▶ **WORK REQUEST**
Rewrite the listing from the line that contains "Approximately how many" through the end, replacing "value" with "reading" and leaving everything else unchanged. Omit the pictures from your answer.

^^^^

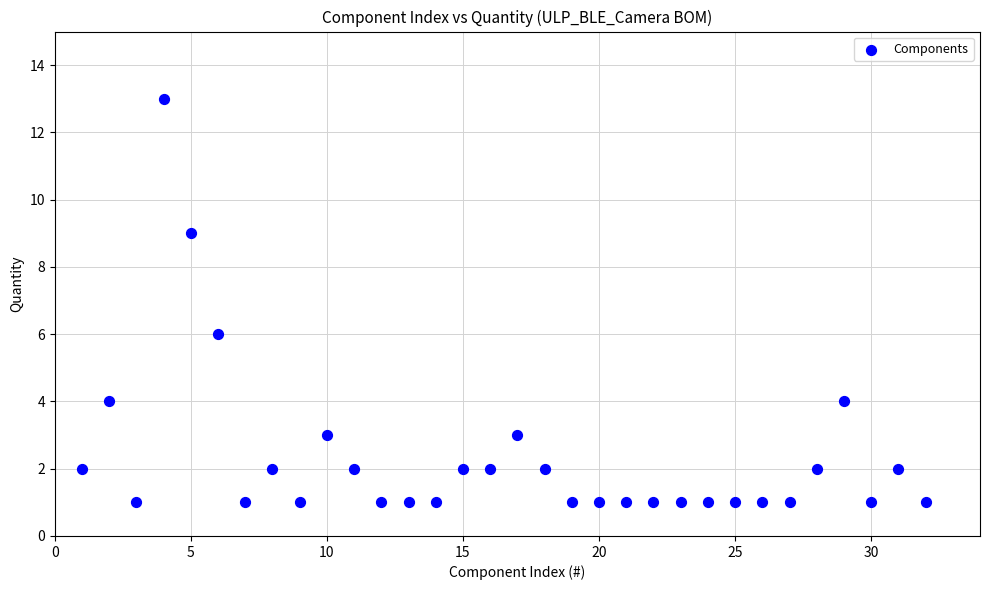

What is the range of X values (max minus min)?

31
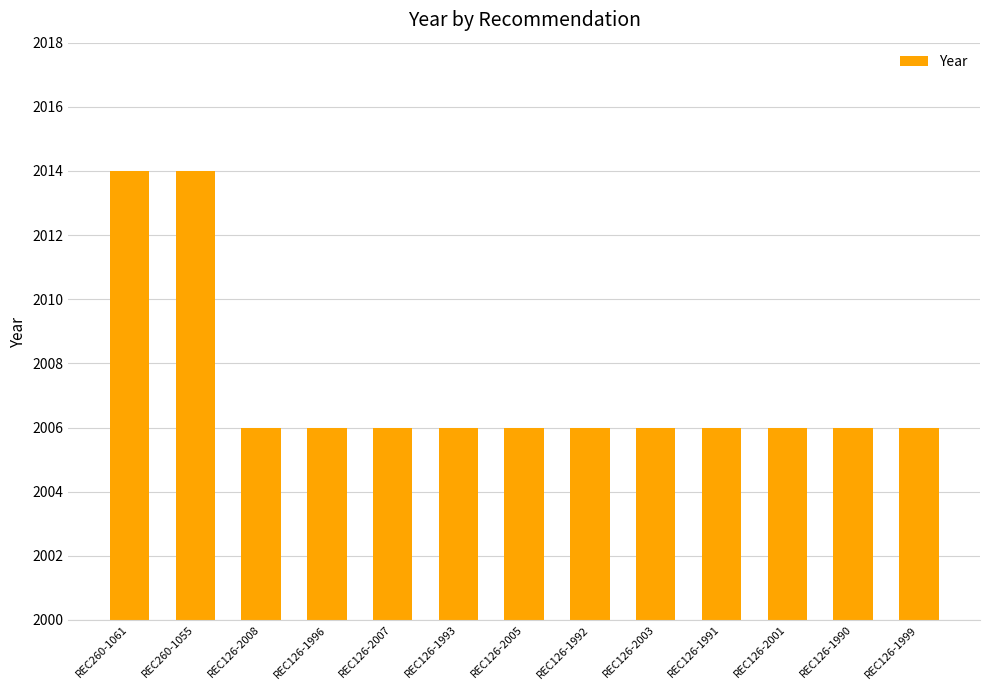

Approximately how many times larger is the value at REC126-2007 compared to REC126-1999?

1.0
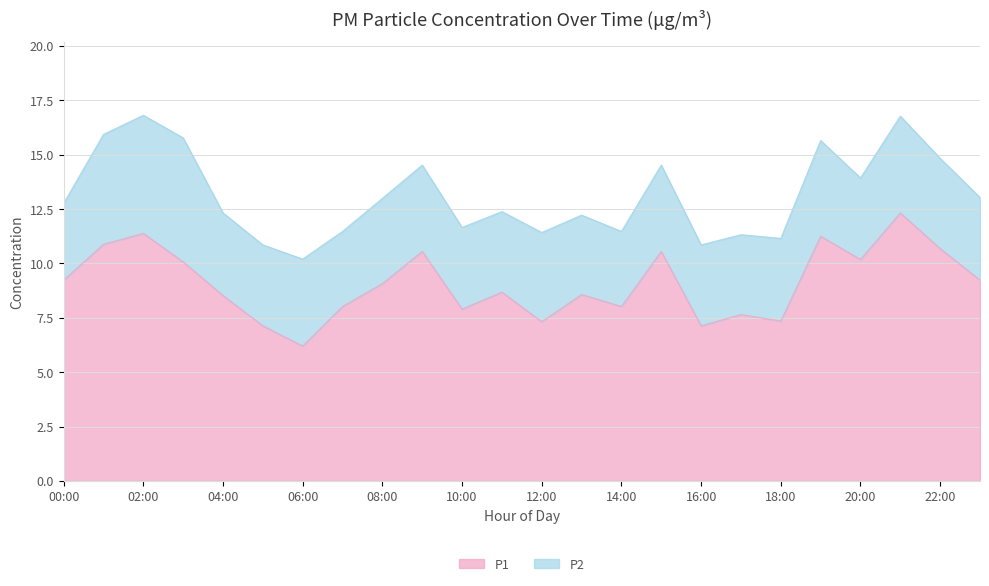

Which has a higher value, 02:00 or 12:00?

02:00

^^^^

▶ **COMPLETED TASK**
Approximately how many times larger is the reading at REC126-2007 compared to REC126-1999?

1.0

Which has a higher reading, 02:00 or 12:00?

02:00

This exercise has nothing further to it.